**INFORMATION:**
★ ★ ★ ★ ★

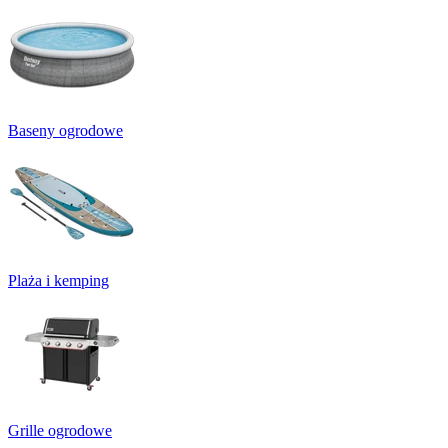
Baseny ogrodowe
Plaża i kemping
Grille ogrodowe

★ ★ ★ ★ ★

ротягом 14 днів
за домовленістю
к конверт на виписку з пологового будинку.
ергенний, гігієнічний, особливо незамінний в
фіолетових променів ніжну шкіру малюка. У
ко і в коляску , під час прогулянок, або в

★ ★ ★ ★ ★

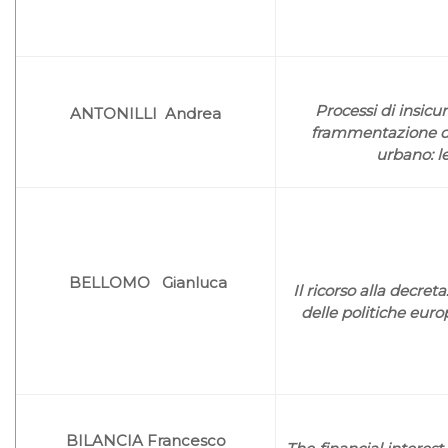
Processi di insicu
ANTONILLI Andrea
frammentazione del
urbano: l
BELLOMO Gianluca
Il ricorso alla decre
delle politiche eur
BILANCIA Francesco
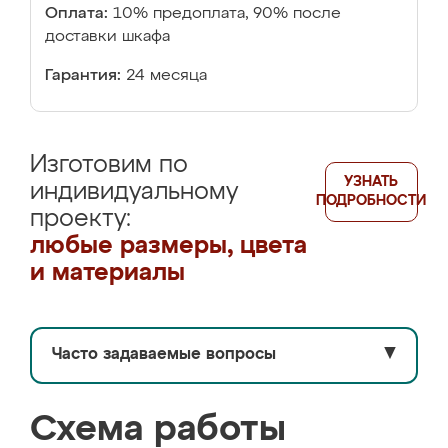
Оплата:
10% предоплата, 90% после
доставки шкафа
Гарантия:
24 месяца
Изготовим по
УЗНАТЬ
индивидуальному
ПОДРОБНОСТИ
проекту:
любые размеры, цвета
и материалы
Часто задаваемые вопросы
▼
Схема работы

★ ★ ★ ★ ★

**REQUEST:** Looking at the entries above, can you reproduce exactly the lines from the one that holds "любые размеры, цвета" through the one that holds "Схема работы", and only those?

**EXPECTED OUTPUT:**
любые размеры, цвета
и материалы
Часто задаваемые вопросы
▼
Схема работы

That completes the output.